Figure 3. Mutations in aub and armi disrupt assembly of the telomere protection complex.

A. Schematic showing transposon arrays at Drosophila telomeres. The HeT-A transposon 3′ and 5′-UTRs are in red and yellow respectively, and the ORF is in blue. B, C. Binding of the telomere protection complex proteins HOAP and HP1 to HeT-A. Chromatin Immunoprecipitation (ChIP) was used to recover bound DNA, and the percent of input chromatin precipitated was determined by qPCR. Fold change in binding relative to wild type is shown, and was calculated by dividing mutant by wild type (wt) values. D. Genomic copy number for HeT-A and TART. Copy number was determined by qPCR, using the single copy Rp49 gene as an internal standard. Gaiano is a wild-type stock previously shown to carry additional telomeric transposon repeats.

Figure 4. piRNAs linked to a 4^th chromosome cluster containing telomeric transposon fragments.

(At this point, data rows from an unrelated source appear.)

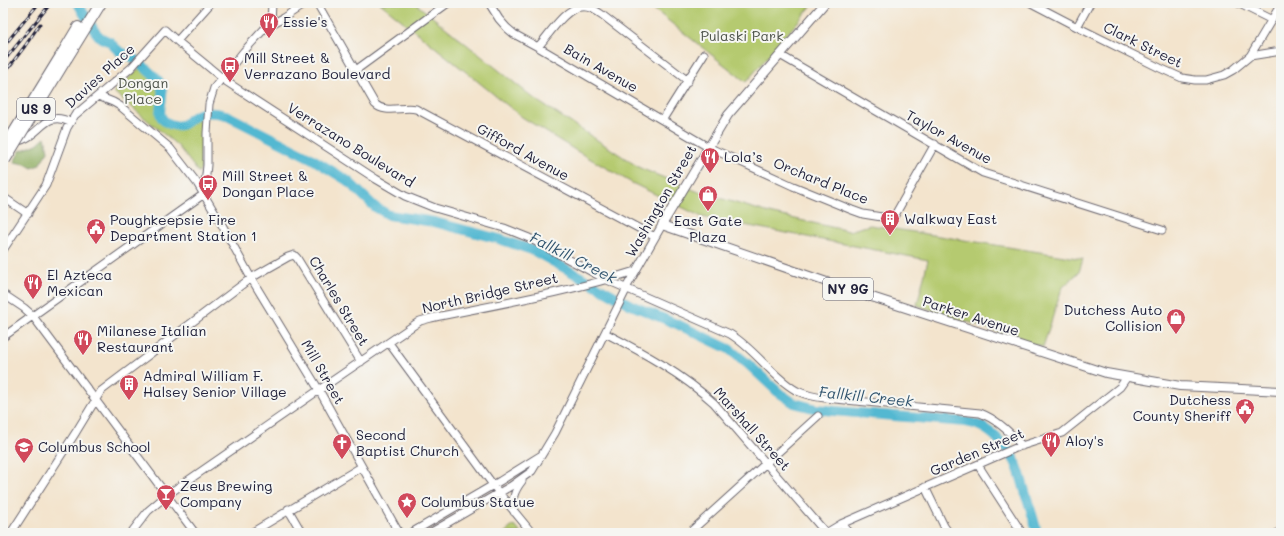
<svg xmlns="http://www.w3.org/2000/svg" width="1284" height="536" font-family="Mali,sans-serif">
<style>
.green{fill:#b5ca6f;stroke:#6c7655}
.forest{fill:#90ae62;stroke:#59684e}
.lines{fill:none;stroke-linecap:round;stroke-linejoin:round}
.river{stroke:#52b8d1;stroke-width:10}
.minor-casing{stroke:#6b666e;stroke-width:9}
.major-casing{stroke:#6b666e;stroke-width:10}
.highway-casing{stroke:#6b666e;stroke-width:12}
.minor{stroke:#fff;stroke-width:7}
.major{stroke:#fff;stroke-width:8}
.highway{stroke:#fff;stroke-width:10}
.rail-casing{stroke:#22223b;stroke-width:3}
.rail{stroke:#f6f6f2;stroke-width:1.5;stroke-dasharray:4.5;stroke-linecap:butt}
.highway-bridge-casing{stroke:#6b666e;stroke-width:12;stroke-linecap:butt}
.highway-bridge{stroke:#fff;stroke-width:10}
.labels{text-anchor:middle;stroke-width:4;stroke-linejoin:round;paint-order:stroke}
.shield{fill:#f6f6f2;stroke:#626272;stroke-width:1}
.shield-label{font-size:13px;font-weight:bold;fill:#22223b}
.poi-label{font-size:14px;fill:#22223b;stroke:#f6f6f2;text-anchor:start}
.park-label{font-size:14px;fill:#4e544b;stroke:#f6f6f2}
.street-label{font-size:14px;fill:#22223b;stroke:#f6f6f2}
.water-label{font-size:15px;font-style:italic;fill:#335670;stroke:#f6f6f2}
</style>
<rect width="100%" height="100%" fill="#f6f6f2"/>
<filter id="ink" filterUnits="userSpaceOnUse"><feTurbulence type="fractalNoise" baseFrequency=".025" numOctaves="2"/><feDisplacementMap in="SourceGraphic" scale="8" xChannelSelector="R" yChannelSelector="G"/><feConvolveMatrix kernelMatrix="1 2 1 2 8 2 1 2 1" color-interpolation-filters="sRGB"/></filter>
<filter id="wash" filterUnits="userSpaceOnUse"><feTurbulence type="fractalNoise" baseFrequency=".012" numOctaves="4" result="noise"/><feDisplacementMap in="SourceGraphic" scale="16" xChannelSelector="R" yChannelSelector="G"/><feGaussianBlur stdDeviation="0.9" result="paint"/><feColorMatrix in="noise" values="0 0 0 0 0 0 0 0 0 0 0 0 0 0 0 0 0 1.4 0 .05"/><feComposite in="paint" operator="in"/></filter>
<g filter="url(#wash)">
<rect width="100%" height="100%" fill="#f3e4cd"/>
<path class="green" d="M 380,3 L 415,3 L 536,100 L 640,168 L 699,192 L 773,214 L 849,231 L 870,225 L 1083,259 L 1079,272 L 1062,288 L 1043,347 L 917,305 L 928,260 L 702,217 L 632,183 L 575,150 L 522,117 Z
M 646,3 L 814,3 L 746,82 Z
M 142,66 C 153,76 165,83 163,100 C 162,104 160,108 159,113 C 161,119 164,122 170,124 C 186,130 189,116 203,113 L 201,169 L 199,172 L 198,172 L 178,146 L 114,92 Z
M 514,525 L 521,533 L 504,533 Z"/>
<path class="forest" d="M 45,137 L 48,151 L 39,165 L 32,168 L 25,164 L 14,162 L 20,151 L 37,144 Z"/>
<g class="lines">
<path class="river" d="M 78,3 C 80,8 96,34 99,36 C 102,39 106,40 110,42 C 113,45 115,48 119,51 C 123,53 128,55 132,57 C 140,63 148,70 155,77 C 174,94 147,115 170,124 C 185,130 187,118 199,114 C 208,111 218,113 226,115 L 311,158 L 348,181 L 375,207 L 389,215 L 434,222 L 499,239 L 532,250 L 631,305 L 679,325 L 729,349 L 748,364 L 778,392 L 794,403 L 817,409 L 834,411 L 966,422 C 979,424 987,429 997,438 C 1017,457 1019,470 1026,495 C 1030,507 1034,520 1037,533"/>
</g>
</g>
<g filter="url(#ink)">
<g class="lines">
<g class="minor-casing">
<path id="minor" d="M 317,3 L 375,104 C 385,114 403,106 416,109 L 655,237
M 489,3 L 499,19 L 507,28 L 514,34 L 538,47 L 708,147 L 793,186 L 852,210 L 863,214 L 888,218 L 895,215 L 935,144
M 1031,3 L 1077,27 L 1160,68 L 1182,78 L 1195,80 L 1206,80 L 1224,75 L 1233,70 L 1250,56 L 1281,4
M 1238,3 L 1272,20
M 271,23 L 272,3
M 1077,27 L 1090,3
M 177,41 L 211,3
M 538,47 C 548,36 566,7 581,7 C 589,6 595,10 601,14 L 688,81
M 780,55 L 983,173 L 1162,230
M 1250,56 L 1281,51
M 356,70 L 448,3
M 98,96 L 113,102 L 120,106 L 170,148 L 197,183 L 222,225 L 251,278 L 319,390 L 399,533
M 663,119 L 704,54
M 3,140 C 9,141 16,142 22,140 C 42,133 45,110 70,122
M 3,197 L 28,214
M 3,250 L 46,185 L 67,128 L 75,115 L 131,68 L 165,30 L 177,41 L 227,82 L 376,179 L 405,196 L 435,208 L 504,228 L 529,238 L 607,280 L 730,334 C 755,349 772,377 797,391 C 806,395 815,397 825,398 L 980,413 C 996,419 1011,433 1022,446
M 3,294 L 24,308 L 32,315 L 195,533
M 605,333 C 644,353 682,374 714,403 L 826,533
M 3,337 L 204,194 L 207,165 L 207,133 L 209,104 L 214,88 L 244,51 L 266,27 L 283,18 L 306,3
M 389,343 L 499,493 L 532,533
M 978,465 L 1022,533
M 925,487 L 944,526 L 949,533
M 288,509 L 302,533
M 514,512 C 511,500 514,491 522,481
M 841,524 L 849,533
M 11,533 L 76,432 L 101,391 L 251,278 L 288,257 L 294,255 L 297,258 L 361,362
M 131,533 L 148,511 L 167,495 L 319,390 L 420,321 L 431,318 C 499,304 569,292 635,271
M 251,533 L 361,467
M 411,533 L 500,481 L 540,456
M 430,533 L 511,486 L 532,471 L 555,433 L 625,292 L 626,288 L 662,225
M 689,533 L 818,416
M 826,533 L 841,524 L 1018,447 L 1062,433 L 1120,387 L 1127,377
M 1278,533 L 1281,530"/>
</g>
<g class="major-casing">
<path id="major" d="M 825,3 L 728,115 L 662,225 L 844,288 L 1106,373 L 1180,386 L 1281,391"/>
</g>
<g class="highway-casing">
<path id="highway" d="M 60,57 L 78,27
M 67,58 L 101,3"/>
</g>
<use href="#minor" class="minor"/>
<use href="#major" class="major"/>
<use href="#highway" class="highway"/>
<g class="rail-casing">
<path id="rail" d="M 3,47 L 39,3
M 3,62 L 51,3
M 9,67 L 25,46 L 40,24"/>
</g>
<use href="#rail" class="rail"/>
<g class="highway-bridge-casing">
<path id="highway-bridge" d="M 3,150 L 60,57
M 5,160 L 67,58"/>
</g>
<use href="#highway-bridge" class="highway-bridge"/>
</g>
</g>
<defs>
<g id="restaurant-pin" transform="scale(1)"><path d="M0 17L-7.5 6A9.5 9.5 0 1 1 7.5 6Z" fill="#d1495b" stroke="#f6f6f2"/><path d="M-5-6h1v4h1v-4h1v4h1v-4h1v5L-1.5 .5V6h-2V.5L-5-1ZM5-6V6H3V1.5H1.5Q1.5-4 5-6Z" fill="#fff"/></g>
<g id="bus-pin" transform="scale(1)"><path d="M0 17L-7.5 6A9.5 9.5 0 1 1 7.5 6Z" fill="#d1495b" stroke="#f6f6f2"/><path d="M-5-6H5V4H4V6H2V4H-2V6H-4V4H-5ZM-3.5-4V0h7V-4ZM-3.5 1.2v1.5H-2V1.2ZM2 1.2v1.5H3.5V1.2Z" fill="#fff"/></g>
<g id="shop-pin" transform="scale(1)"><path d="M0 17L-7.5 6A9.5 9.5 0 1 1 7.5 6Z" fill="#d1495b" stroke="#f6f6f2"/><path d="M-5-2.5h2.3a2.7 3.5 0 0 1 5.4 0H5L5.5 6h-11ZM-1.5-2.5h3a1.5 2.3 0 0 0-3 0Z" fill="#fff"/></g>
<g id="building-pin" transform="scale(1)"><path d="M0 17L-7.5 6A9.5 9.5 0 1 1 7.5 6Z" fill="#d1495b" stroke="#f6f6f2"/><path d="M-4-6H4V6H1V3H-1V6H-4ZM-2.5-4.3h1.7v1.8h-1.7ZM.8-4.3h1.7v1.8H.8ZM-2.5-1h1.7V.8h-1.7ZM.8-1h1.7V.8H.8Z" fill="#fff"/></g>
<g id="civic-pin" transform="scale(1)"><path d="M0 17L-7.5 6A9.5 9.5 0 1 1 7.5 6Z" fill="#d1495b" stroke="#f6f6f2"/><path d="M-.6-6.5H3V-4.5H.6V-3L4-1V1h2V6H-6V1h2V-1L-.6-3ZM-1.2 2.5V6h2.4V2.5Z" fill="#fff"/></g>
<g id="church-pin" transform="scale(1)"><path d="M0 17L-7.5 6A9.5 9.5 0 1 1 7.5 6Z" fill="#d1495b" stroke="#f6f6f2"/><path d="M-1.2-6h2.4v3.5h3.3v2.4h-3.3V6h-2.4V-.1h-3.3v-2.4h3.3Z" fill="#fff"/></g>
<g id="school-pin" transform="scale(1)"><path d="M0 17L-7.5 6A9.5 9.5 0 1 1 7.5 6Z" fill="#d1495b" stroke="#f6f6f2"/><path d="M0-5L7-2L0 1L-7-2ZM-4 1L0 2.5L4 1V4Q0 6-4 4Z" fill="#fff"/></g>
<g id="bar-pin" transform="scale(1)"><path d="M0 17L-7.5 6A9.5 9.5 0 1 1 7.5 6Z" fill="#d1495b" stroke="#f6f6f2"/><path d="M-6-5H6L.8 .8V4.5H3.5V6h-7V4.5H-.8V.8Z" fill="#fff"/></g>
<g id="sight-pin" transform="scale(1)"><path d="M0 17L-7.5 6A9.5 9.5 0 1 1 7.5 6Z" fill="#d1495b" stroke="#f6f6f2"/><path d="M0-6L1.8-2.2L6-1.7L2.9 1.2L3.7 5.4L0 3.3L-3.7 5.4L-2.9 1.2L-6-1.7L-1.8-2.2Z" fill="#fff"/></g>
</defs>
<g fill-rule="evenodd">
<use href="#restaurant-pin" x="269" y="22"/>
<use href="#bus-pin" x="230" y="66"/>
<use href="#restaurant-pin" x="710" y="157"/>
<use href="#bus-pin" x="208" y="184"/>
<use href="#shop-pin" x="708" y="195"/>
<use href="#building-pin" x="890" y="219"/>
<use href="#civic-pin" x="96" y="228"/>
<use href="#restaurant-pin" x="33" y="283"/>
<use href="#shop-pin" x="1176" y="318"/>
<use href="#restaurant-pin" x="83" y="339"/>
<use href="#building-pin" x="129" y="384"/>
<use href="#civic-pin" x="1245" y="408"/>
<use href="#restaurant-pin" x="1051" y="441"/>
<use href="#church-pin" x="342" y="443"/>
<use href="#school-pin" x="24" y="447"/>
<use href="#bar-pin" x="166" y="494"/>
<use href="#sight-pin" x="407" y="502"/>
</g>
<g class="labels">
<g class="shield">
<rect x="17" y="98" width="38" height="22" rx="3"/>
<rect x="823" y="278" width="50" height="22" rx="3"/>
</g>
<g class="shield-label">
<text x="36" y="114">US 9</text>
<text x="848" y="294">NY 9G</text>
</g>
<g class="poi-label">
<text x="283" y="27">Essie's</text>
<text x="244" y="63">Mill Street &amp;<tspan x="244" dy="16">Verrazano Boulevard</tspan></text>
<text x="724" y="162">Lola’s</text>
<text x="222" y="181">Mill Street &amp;<tspan x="222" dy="16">Dongan Place</tspan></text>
<text x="904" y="224">Walkway East</text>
<text x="110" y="225">Poughkeepsie Fire<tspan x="110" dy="16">Department Station 1</tspan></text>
<text x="708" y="226" text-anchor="middle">East Gate<tspan x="708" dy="16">Plaza</tspan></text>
<text x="47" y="280">El Azteca<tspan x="47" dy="16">Mexican</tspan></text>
<text x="1162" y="315" text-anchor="end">Dutchess Auto<tspan x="1162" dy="16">Collision</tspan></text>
<text x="97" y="336">Milanese Italian<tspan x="97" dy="16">Restaurant</tspan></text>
<text x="143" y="381">Admiral William F.<tspan x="143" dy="16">Halsey Senior Village</tspan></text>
<text x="1231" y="405" text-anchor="end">Dutchess<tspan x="1231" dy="16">County Sheriff</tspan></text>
<text x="356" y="440">Second<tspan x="356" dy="16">Baptist Church</tspan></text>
<text x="1065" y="446">Aloy's</text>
<text x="38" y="452">Columbus School</text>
<text x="180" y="491">Zeus Brewing<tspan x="180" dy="16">Company</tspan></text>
<text x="421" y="507">Columbus Statue</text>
</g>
<g class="park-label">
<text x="742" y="41">Pulaski Park</text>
<text x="143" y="88">Dongan<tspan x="143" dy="16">Place</tspan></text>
</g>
<g class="street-label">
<text transform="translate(1143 45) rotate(26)" y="5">Clark Street</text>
<text transform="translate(601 68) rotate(30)" y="5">Bain Avenue</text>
<text transform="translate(100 76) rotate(-42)" y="5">Davies Place</text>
<text transform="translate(949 137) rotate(29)" y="5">Taylor Avenue</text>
<text transform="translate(351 145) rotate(32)" y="5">Verrazano Boulevard</text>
<text transform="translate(523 152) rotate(29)" y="5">Gifford Avenue</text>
<text transform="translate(821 181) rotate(22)" y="5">Orchard Place</text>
<text transform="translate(661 201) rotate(-60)" y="5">Washington Street</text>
<text transform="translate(490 293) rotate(-13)" y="5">North Bridge Street</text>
<text transform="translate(339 301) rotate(59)" y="5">Charles Street</text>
<text transform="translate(971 316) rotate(18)" y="5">Parker Avenue</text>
<text transform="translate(323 372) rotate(60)" y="5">Mill Street</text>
<text transform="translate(752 429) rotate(48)" y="5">Marshall Street</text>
<text transform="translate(977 452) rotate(-23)" y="5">Garden Street</text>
</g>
<g class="water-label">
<text transform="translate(573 258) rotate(27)" y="5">Fallkill Creek</text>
<text transform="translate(866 397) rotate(6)" y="5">Fallkill Creek</text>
</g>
</g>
<rect width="1284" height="536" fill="none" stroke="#f6f6f2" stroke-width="16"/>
</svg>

A. Length histograms showing plus genomic strand (blue) and minus genomic strand (red) mapping piRNAs in wt, armi, aub, rhi and ago3 mutants. The relative abundance is normalized to sequencing depth and is plotted on the y-axis. Note that sense strand of the transposon fragments in this cluster are on the minus genomic strand, and that the scales differ. Preferential loss of shorter piRNAs from aub and armi leads to a prominent endo-siRNA peak at 21 nt (marked by a black arrow). B. Abundance of longer (23–29 nt) plus strand (blue) and minus strand (red) piRNAs in the indicated mutants relative to their respective wild-type controls. All four mutations reduce plus strand piRNAs, which are anti-sense to the telomeric transposons. C. 19–22 nt genomic plus and minus strand piRNAs in the indicated mutants. All four mutations reduce plus strand RNAs. However, minus strand species are retained at near wild type levels in both rhi and ago3 mutants. For panels B and C, bars show normalized reads in mutants divided by normalized reads in wild-type controls.